The roadmap is divided into 4 core learning weeks plus Week 0 (basics):
- **Week 0**: PyTorch fundamentals (MNIST classifier project, optional quantization experiments/micrograd implementation);
- **Week 1**: Build GPT from scratch and KV caching (understand Transformer architecture, implement KV caching and compare performance);
- **Week 2**: Production-grade inference optimization (vLLM/SGLang deployment and benchmarking, test optimization levers like batching and quantization);
- **Week 3**: Fine-tuning and multi-LoRA services (LoRA/QLoRA fine-tuning, DPO optimization, multi-LoRA service deployment and evaluation).

## Analysis of Core Inference Optimization Technologies

The roadmap focuses on four key technologies:
1. **KV Caching**: Avoids redundant computation of attention key-value pairs, reducing the complexity of autoregressive generation from O(n³) to O(n²);
2. **Quantization Techniques**: FP16→INT8→INT4-AWQ, balancing memory usage, computation cost, and model accuracy;
3. **Continuous Batching and PagedAttention**: vLLM's PagedAttention improves GPU memory utilization, and combined with continuous batching increases throughput;
4. **Multi-LoRA Services**: Share the base model and dynamically load adapters to achieve large-scale personalized services.

## Practical Projects and Job Value

Each phase's project is job-relevant:
- MNIST classifier: Builds PyTorch basic muscle memory;
- nanoGPT+KV caching: Master core inference optimization technologies;
- vLLM/SGLang benchmarking: Produces reports that are persuasive in interviews;
- Fine-tuning-service-evaluation loop: Simulates real work processes and demonstrates end-to-end capabilities.

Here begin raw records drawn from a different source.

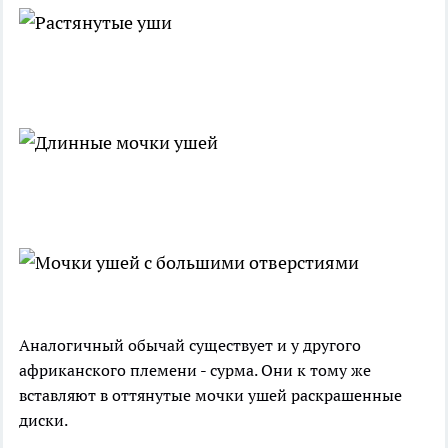
Аналогичный обычай существует и у другого
африканского племени - сурма. Они к тому же
вставляют в оттянутые мочки ушей раскрашенные
диски.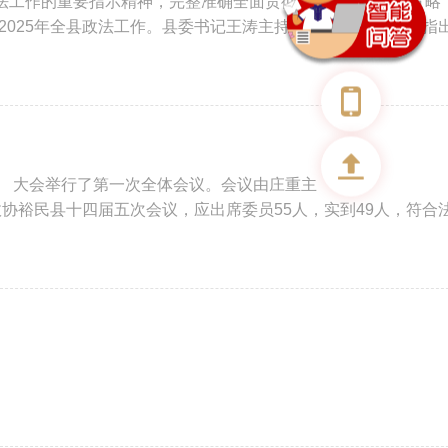
政法工作的重要指示精神，完整准确全面贯彻新时代党的治疆方略
025年全县政法工作。县委书记王涛主持会议并讲话。 会议指
。 大会举行了第一次全体会议。会议由庄重主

## Learning Action Recommendations

For effective learning, it is recommended:
1. Start from Week 0 and do not skip basic projects;
2. Focus on Week 2 (production-grade optimization is most job-relevant);
3. Complete all projects to build a showcaseable engineering portfolio;
4. Participate in communities like vLLM/SGLang for support;
5. Record the learning process (blog/GitHub), track experiment results and insights.